▶ Task description: Return the lines of the rows below verbatim, from the first line of the rows through the line that contains "Software Training", including both of those lines.

▶ Records to use:
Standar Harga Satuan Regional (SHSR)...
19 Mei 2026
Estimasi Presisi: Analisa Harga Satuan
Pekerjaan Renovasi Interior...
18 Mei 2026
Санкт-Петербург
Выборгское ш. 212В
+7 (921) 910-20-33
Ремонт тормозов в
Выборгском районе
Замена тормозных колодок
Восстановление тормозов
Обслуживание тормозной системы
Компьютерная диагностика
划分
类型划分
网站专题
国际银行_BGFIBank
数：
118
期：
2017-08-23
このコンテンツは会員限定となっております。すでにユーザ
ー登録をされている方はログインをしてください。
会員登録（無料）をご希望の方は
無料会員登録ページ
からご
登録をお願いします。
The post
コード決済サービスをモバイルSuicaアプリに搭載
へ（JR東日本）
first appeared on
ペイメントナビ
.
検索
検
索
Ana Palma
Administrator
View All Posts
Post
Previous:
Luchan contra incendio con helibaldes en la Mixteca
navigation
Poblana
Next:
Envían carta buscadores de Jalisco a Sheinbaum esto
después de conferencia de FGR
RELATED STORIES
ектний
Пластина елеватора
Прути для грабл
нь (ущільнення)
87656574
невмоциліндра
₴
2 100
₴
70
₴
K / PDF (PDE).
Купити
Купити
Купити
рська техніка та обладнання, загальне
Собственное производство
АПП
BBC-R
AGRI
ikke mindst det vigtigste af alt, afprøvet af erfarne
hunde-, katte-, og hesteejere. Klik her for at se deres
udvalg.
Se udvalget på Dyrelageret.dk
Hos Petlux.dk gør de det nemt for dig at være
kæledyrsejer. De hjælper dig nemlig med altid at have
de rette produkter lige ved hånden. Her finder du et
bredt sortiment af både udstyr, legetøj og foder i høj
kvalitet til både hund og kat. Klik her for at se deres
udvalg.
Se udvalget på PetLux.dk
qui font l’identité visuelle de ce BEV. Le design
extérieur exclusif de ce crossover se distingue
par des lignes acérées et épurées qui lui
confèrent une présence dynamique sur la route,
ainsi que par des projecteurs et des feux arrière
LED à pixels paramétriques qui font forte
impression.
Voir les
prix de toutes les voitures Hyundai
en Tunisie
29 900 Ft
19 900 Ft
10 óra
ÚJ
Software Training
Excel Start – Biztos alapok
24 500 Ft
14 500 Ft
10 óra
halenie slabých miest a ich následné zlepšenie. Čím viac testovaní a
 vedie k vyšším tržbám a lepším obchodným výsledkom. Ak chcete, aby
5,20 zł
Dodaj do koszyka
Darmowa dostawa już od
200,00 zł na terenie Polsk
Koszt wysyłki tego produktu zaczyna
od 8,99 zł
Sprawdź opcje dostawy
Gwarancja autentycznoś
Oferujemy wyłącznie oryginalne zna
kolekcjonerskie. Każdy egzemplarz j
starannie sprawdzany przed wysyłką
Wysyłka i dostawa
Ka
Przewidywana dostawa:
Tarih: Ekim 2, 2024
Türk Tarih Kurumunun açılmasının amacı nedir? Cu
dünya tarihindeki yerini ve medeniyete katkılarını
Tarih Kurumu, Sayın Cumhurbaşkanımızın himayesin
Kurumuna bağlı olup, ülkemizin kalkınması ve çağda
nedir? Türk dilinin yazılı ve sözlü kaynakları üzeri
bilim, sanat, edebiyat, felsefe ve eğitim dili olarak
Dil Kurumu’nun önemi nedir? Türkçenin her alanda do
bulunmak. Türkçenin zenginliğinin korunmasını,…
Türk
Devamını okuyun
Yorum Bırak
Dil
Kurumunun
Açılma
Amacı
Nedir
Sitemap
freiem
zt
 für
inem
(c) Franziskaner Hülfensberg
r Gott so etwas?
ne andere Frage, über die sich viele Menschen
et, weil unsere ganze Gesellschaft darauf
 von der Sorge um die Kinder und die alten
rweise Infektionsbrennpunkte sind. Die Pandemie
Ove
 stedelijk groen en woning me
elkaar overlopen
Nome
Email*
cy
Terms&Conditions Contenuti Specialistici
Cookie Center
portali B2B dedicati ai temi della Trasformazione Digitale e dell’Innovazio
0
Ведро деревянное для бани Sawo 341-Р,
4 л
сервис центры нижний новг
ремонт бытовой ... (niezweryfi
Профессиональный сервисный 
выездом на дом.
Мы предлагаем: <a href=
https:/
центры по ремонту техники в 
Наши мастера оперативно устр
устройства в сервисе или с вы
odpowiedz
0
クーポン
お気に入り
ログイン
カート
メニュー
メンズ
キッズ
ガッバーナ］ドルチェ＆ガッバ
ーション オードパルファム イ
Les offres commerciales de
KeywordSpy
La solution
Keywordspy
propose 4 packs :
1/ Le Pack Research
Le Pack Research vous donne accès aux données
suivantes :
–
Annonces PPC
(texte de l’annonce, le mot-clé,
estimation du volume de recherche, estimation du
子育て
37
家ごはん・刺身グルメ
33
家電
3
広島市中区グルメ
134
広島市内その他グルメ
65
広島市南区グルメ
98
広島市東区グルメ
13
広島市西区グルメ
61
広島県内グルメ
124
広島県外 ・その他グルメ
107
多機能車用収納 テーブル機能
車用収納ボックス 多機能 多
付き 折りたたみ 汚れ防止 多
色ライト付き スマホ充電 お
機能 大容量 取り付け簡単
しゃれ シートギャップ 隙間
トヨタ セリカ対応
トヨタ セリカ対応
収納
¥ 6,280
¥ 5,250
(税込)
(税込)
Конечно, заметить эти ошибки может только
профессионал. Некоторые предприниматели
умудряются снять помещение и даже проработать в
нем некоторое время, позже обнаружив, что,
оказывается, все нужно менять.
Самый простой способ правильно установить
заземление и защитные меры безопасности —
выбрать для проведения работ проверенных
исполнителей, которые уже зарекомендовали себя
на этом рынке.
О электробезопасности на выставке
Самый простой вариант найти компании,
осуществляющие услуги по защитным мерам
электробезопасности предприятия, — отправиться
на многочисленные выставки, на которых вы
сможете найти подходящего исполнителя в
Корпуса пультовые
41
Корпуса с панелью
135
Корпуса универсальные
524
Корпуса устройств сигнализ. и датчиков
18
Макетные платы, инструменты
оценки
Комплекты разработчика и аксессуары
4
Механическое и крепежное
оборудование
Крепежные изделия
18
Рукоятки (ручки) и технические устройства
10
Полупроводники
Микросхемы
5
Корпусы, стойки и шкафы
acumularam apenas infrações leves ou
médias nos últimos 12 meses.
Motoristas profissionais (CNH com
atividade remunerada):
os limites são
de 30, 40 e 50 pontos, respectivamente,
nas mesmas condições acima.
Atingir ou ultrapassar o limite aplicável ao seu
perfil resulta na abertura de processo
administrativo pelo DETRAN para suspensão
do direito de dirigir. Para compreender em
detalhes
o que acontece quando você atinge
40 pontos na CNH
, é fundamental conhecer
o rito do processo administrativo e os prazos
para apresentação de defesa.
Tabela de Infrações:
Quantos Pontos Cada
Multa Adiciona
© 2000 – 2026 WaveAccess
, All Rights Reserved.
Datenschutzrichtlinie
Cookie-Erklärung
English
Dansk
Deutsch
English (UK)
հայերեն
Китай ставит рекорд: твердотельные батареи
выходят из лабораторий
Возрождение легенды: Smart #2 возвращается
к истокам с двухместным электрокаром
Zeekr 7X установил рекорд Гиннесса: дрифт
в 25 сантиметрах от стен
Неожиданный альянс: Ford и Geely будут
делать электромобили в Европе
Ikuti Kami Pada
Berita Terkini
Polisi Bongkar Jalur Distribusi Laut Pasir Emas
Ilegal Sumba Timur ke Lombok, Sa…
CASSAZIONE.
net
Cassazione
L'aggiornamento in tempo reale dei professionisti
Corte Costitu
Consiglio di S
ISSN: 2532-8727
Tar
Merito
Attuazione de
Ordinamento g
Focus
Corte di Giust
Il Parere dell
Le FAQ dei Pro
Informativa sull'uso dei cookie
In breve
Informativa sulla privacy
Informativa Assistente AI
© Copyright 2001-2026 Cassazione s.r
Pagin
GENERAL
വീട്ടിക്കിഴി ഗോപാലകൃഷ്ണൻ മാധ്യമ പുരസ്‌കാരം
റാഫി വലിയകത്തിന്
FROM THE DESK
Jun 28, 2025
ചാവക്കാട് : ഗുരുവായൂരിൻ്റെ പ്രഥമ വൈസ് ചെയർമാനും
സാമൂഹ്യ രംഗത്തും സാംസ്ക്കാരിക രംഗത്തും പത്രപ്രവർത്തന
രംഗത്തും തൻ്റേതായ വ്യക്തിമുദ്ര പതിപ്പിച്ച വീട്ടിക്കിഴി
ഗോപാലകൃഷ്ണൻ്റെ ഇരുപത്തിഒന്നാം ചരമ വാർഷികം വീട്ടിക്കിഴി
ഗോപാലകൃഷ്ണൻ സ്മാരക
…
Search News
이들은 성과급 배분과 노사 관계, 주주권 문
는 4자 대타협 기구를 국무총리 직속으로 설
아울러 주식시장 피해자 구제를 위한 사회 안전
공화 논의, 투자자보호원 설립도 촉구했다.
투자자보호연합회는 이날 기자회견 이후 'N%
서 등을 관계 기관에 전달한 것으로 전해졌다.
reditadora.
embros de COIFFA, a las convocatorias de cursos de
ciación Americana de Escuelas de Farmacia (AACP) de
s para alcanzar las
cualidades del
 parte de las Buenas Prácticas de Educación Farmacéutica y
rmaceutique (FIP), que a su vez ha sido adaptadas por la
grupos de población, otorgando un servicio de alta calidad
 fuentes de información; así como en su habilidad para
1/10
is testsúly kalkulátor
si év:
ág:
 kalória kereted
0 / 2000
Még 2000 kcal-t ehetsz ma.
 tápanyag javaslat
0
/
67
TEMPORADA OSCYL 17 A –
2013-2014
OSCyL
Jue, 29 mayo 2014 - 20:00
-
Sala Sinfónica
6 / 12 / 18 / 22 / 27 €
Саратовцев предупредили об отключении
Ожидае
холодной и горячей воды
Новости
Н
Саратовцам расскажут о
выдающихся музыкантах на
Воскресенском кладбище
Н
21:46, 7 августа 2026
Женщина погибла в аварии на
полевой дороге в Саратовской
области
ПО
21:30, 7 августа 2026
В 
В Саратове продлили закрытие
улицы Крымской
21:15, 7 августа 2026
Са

▶ Result:
Standar Harga Satuan Regional (SHSR)...
19 Mei 2026
Estimasi Presisi: Analisa Harga Satuan
Pekerjaan Renovasi Interior...
18 Mei 2026
Санкт-Петербург
Выборгское ш. 212В
+7 (921) 910-20-33
Ремонт тормозов в
Выборгском районе
Замена тормозных колодок
Восстановление тормозов
Обслуживание тормозной системы
Компьютерная диагностика
划分
类型划分
网站专题
国际银行_BGFIBank
数：
118
期：
2017-08-23
このコンテンツは会員限定となっております。すでにユーザ
ー登録をされている方はログインをしてください。
会員登録（無料）をご希望の方は
無料会員登録ページ
からご
登録をお願いします。
The post
コード決済サービスをモバイルSuicaアプリに搭載
へ（JR東日本）
first appeared on
ペイメントナビ
.
検索
検
索
Ana Palma
Administrator
View All Posts
Post
Previous:
Luchan contra incendio con helibaldes en la Mixteca
navigation
Poblana
Next:
Envían carta buscadores de Jalisco a Sheinbaum esto
después de conferencia de FGR
RELATED STORIES
ектний
Пластина елеватора
Прути для грабл
нь (ущільнення)
87656574
невмоциліндра
₴
2 100
₴
70
₴
K / PDF (PDE).
Купити
Купити
Купити
рська техніка та обладнання, загальне
Собственное производство
АПП
BBC-R
AGRI
ikke mindst det vigtigste af alt, afprøvet af erfarne
hunde-, katte-, og hesteejere. Klik her for at se deres
udvalg.
Se udvalget på Dyrelageret.dk
Hos Petlux.dk gør de det nemt for dig at være
kæledyrsejer. De hjælper dig nemlig med altid at have
de rette produkter lige ved hånden. Her finder du et
bredt sortiment af både udstyr, legetøj og foder i høj
kvalitet til både hund og kat. Klik her for at se deres
udvalg.
Se udvalget på PetLux.dk
qui font l’identité visuelle de ce BEV. Le design
extérieur exclusif de ce crossover se distingue
par des lignes acérées et épurées qui lui
confèrent une présence dynamique sur la route,
ainsi que par des projecteurs et des feux arrière
LED à pixels paramétriques qui font forte
impression.
Voir les
prix de toutes les voitures Hyundai
en Tunisie
29 900 Ft
19 900 Ft
10 óra
ÚJ
Software Training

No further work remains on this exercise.